> [Dataset records]
== Segment start ==

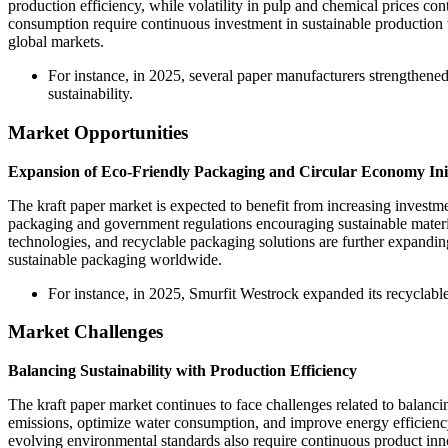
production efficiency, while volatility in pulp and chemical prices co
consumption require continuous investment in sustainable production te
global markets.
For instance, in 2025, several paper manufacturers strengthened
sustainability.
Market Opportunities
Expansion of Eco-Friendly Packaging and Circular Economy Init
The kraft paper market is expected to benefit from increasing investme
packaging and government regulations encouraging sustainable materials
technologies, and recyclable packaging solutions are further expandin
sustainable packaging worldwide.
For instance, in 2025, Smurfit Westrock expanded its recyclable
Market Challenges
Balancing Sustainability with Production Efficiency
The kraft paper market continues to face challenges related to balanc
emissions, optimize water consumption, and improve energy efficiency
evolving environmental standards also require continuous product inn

== Segment end ==
== Segment start ==

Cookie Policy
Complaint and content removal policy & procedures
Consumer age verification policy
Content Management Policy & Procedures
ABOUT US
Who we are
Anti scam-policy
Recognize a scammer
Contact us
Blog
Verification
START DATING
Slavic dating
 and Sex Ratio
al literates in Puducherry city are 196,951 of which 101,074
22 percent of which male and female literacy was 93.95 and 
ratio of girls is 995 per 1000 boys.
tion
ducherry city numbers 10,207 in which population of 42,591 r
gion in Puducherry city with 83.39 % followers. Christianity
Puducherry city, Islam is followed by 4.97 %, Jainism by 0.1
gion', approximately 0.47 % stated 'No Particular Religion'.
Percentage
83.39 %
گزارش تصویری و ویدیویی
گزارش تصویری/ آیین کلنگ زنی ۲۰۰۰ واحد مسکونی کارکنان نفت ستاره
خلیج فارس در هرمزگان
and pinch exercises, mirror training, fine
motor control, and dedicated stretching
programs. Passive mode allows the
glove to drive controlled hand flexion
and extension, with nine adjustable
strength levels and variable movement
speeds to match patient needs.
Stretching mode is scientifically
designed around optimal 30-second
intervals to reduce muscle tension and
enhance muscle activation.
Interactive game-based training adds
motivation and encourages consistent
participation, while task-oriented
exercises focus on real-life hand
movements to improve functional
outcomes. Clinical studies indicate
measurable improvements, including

== Segment end ==

> [WHAT THIS TASK INVOLVES] Reproduce the data between the lines containing "Cookie Policy" and "al literates in", inclusive.

> [OUTPUT FOR THIS EXERCISE]
Cookie Policy
Complaint and content removal policy & procedures
Consumer age verification policy
Content Management Policy & Procedures
ABOUT US
Who we are
Anti scam-policy
Recognize a scammer
Contact us
Blog
Verification
START DATING
Slavic dating
 and Sex Ratio
al literates in Puducherry city are 196,951 of which 101,074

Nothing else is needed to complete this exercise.